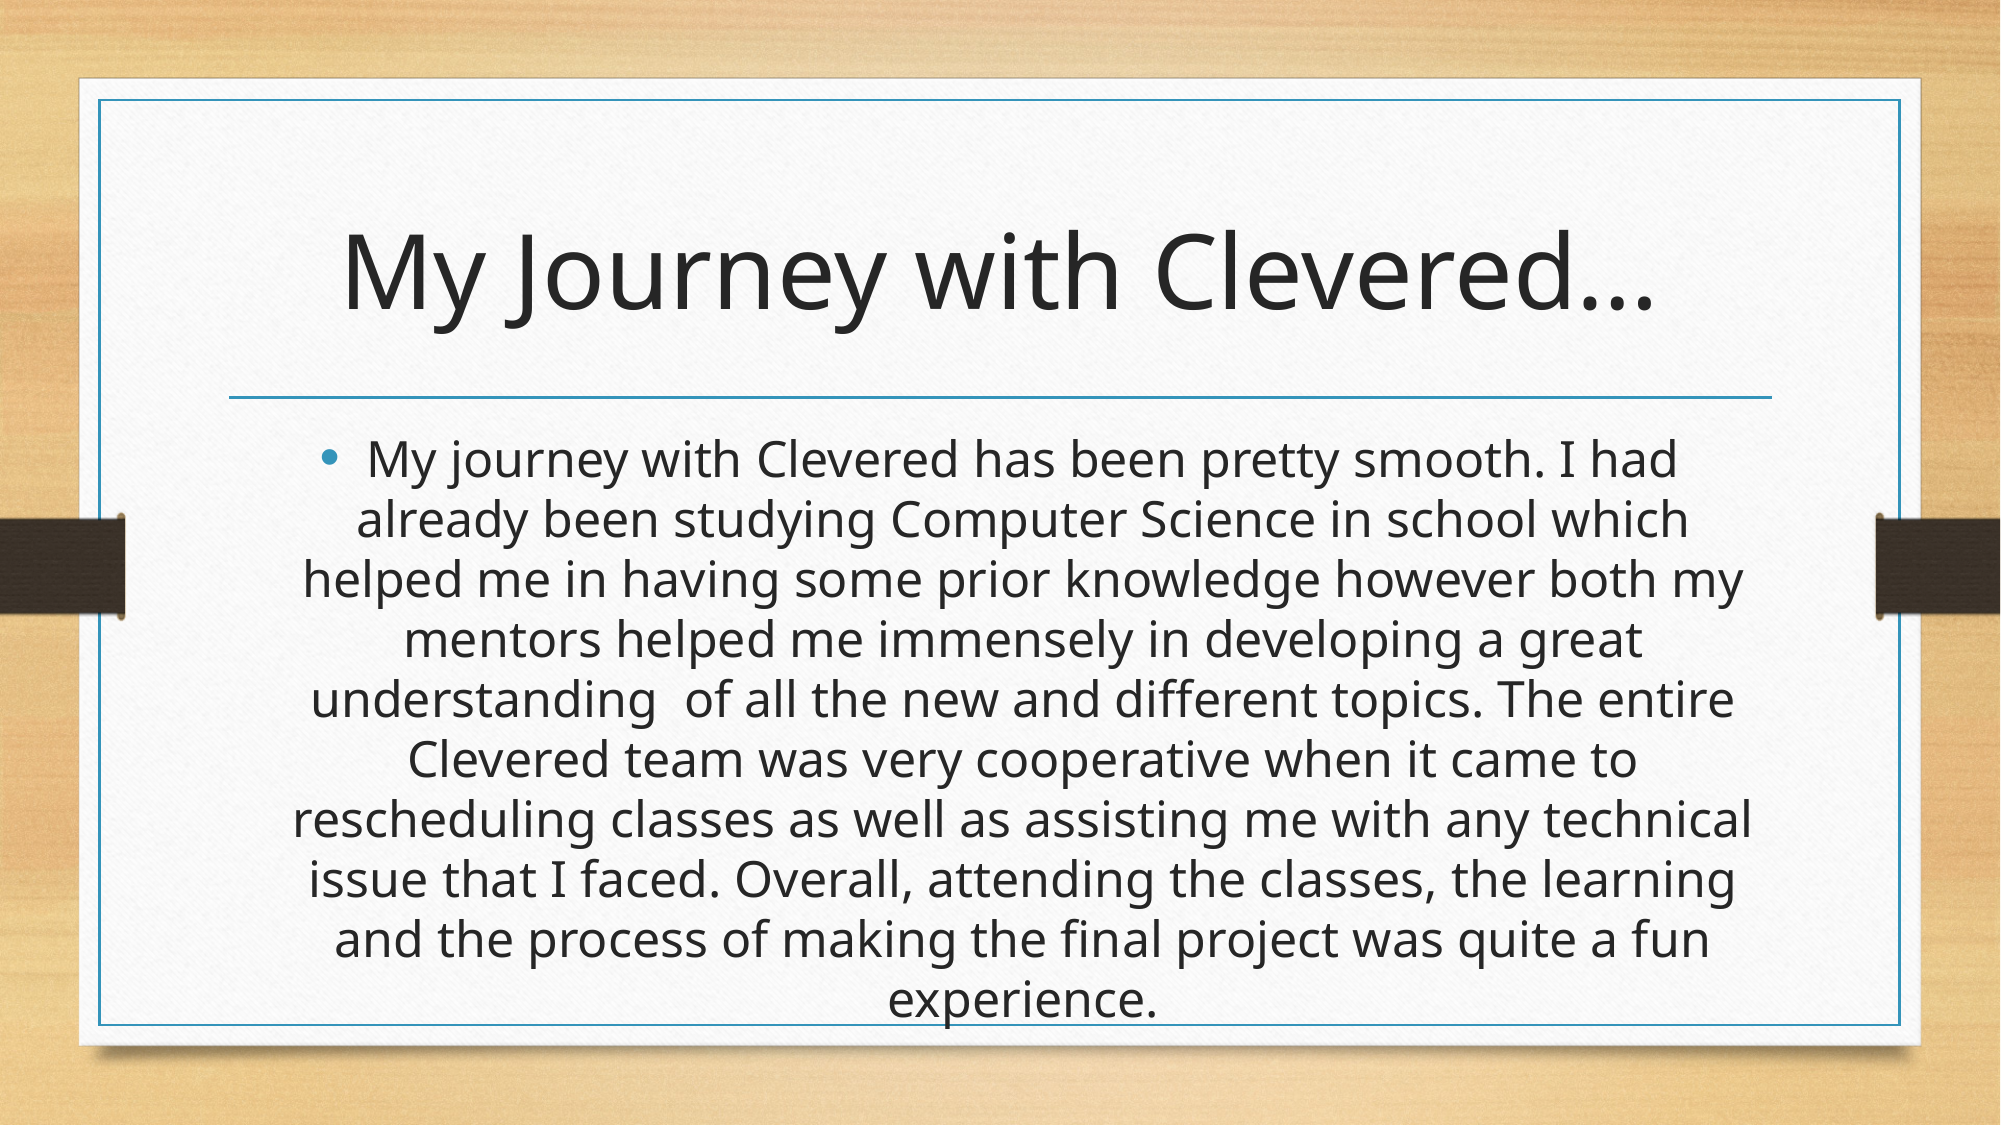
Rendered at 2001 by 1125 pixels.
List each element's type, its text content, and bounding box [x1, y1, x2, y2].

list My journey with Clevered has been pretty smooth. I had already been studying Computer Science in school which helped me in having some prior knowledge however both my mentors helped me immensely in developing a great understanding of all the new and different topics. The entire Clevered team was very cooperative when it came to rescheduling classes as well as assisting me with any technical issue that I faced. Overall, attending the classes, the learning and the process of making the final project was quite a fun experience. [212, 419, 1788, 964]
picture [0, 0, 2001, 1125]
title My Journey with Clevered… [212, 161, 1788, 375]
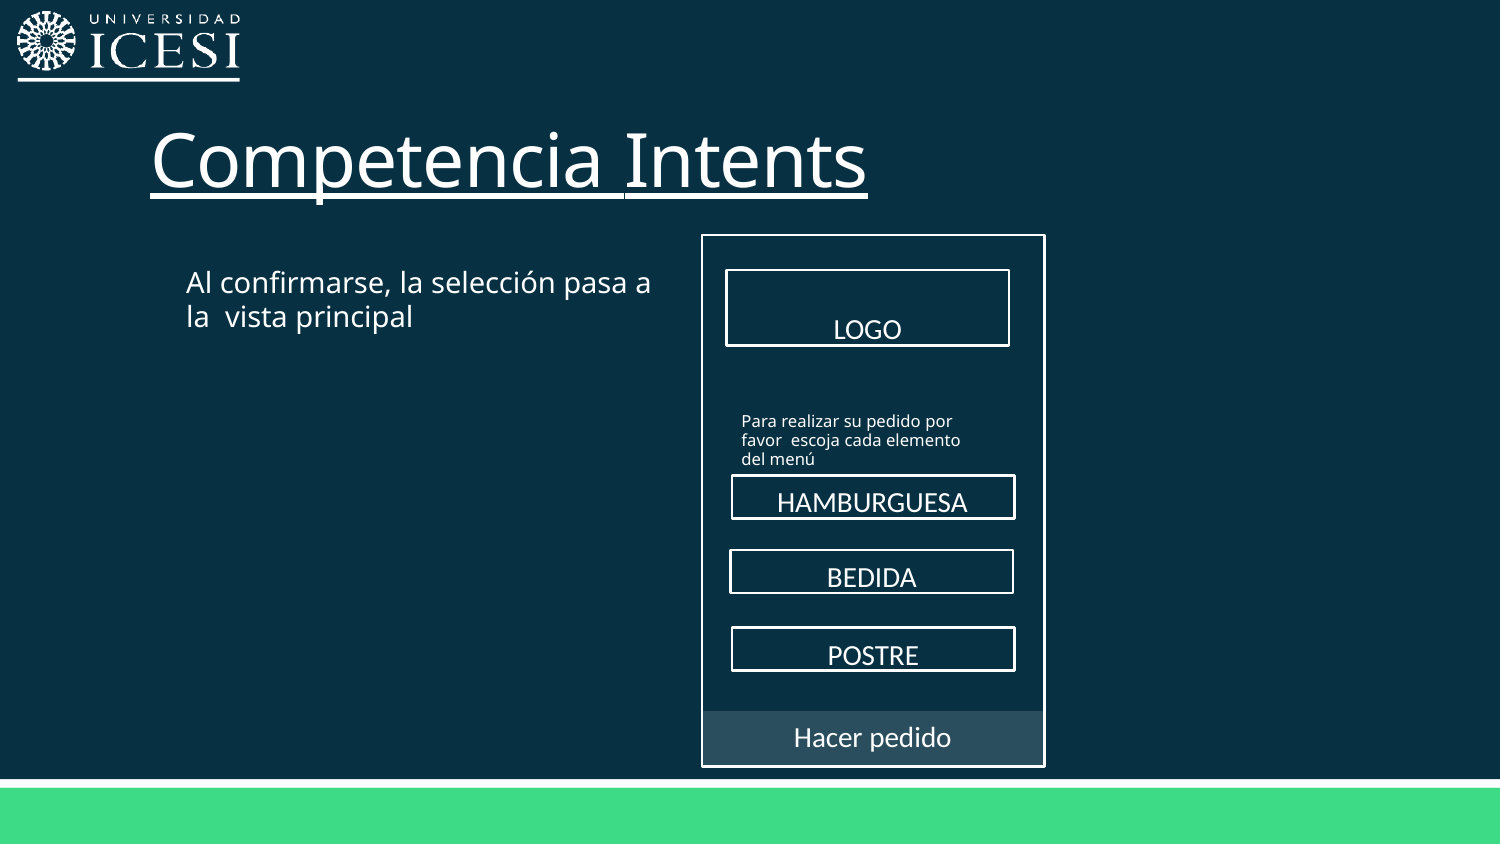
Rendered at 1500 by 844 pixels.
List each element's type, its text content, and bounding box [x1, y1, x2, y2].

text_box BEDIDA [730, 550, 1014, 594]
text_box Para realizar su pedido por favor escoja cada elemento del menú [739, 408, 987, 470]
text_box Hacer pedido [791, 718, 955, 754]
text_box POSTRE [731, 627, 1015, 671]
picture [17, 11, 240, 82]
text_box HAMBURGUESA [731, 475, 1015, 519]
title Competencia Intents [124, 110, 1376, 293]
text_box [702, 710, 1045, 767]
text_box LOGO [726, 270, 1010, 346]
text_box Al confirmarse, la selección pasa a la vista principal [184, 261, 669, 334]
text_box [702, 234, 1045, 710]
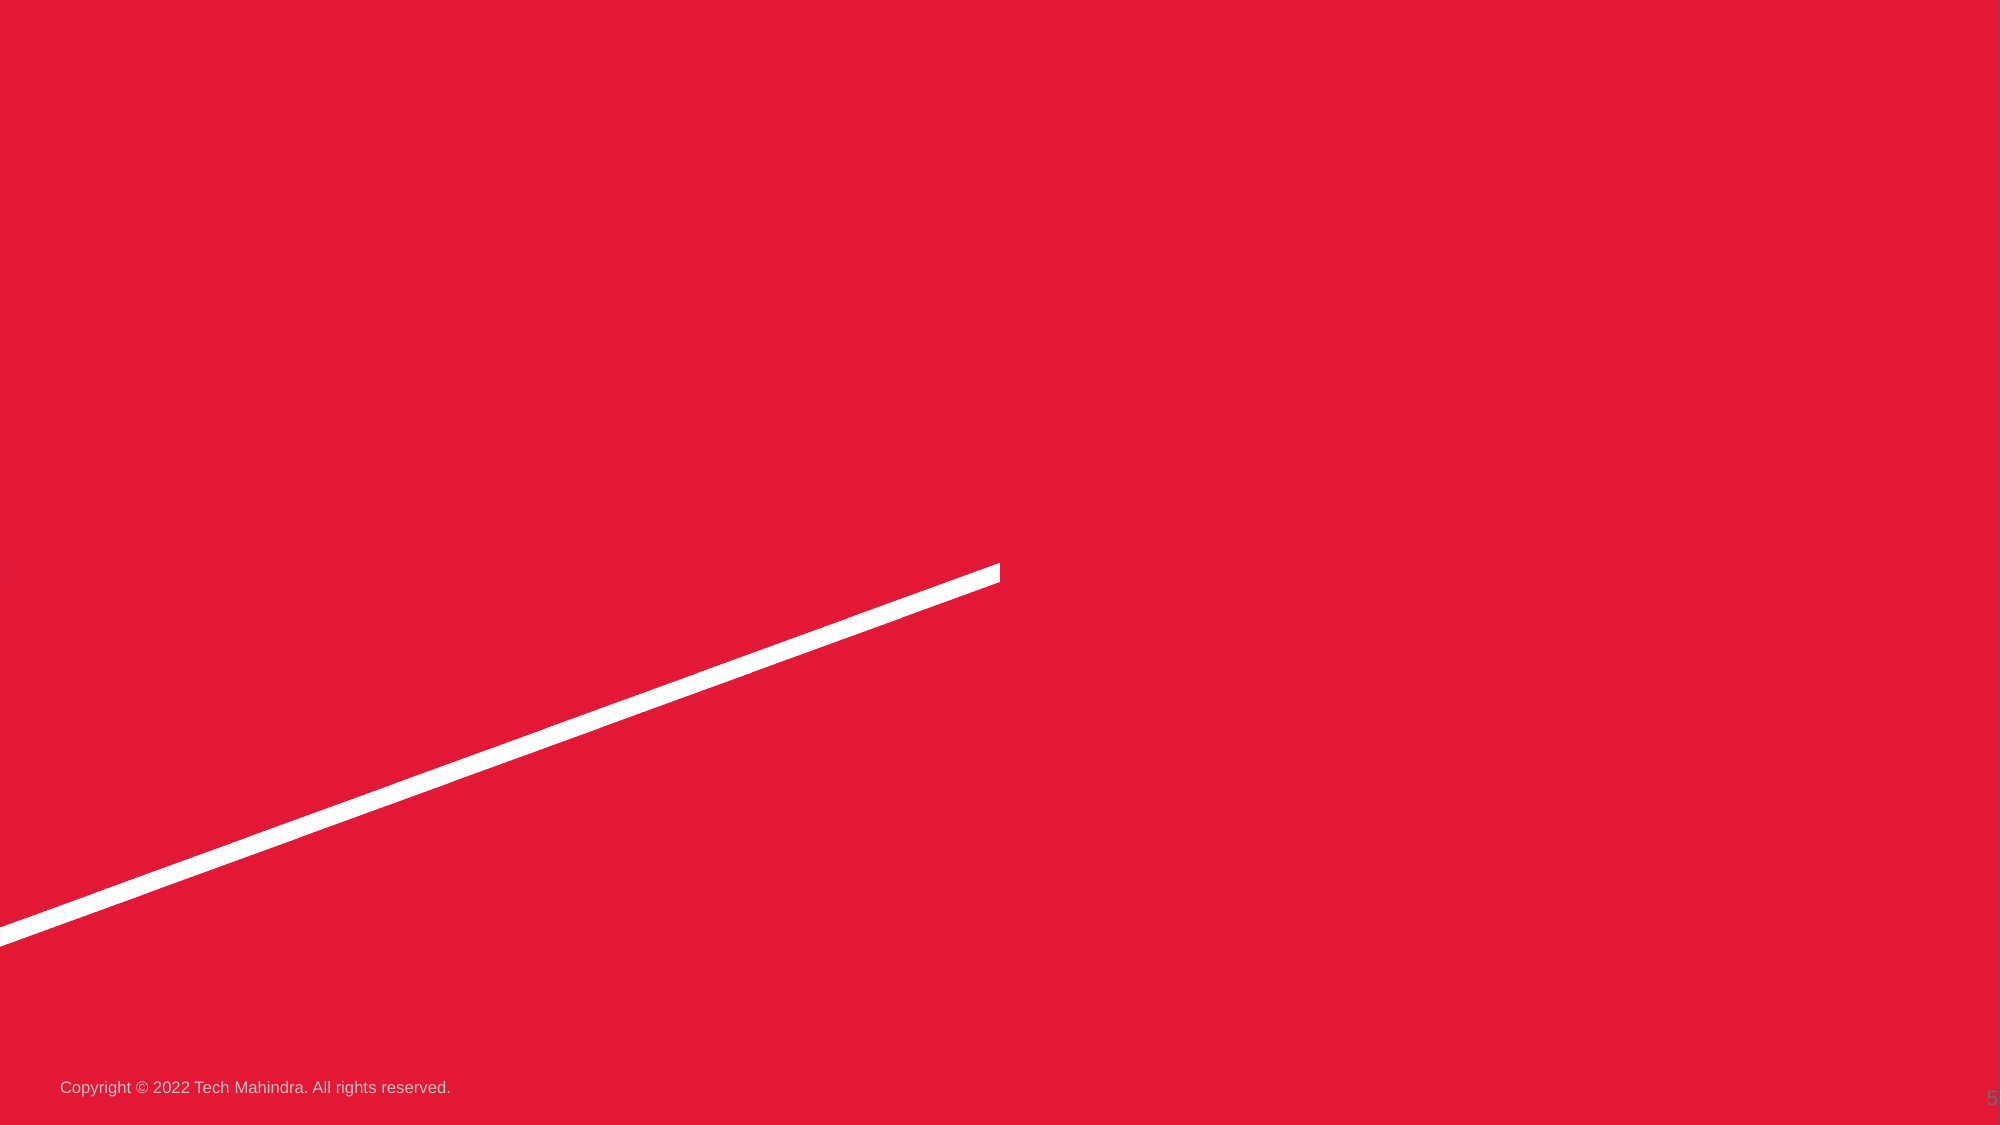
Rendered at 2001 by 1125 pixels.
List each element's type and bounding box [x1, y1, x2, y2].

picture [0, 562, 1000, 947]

------------------------------------

-- What to produce --
Could you reproduce every record above exactly, leaving out any pictures?

-- Solution to this problem --
Rendered at 2001 by 1125 pixels.
List each element's type, its text content, and bounding box [x1, y1, x2, y2].

list My journey with Clevered has been pretty smooth. I had already been studying Computer Science in school which helped me in having some prior knowledge however both my mentors helped me immensely in developing a great understanding of all the new and different topics. The entire Clevered team was very cooperative when it came to rescheduling classes as well as assisting me with any technical issue that I faced. Overall, attending the classes, the learning and the process of making the final project was quite a fun experience. [212, 419, 1788, 964]
picture [0, 0, 2001, 1125]
title My Journey with Clevered… [212, 161, 1788, 375]
Rendered at 1500 by 844 pixels.
List each element's type, its text content, and bounding box [x1, y1, x2, y2].

text_box BEDIDA [730, 550, 1014, 594]
text_box Para realizar su pedido por favor escoja cada elemento del menú [739, 408, 987, 470]
text_box Hacer pedido [791, 718, 955, 754]
text_box POSTRE [731, 627, 1015, 671]
picture [17, 11, 240, 82]
text_box HAMBURGUESA [731, 475, 1015, 519]
title Competencia Intents [124, 110, 1376, 293]
text_box [702, 710, 1045, 767]
text_box LOGO [726, 270, 1010, 346]
text_box Al confirmarse, la selección pasa a la vista principal [184, 261, 669, 334]
text_box [702, 234, 1045, 710]
Rendered at 2001 by 1125 pixels.
List each element's type and bounding box [x1, y1, x2, y2].

picture [0, 562, 1000, 947]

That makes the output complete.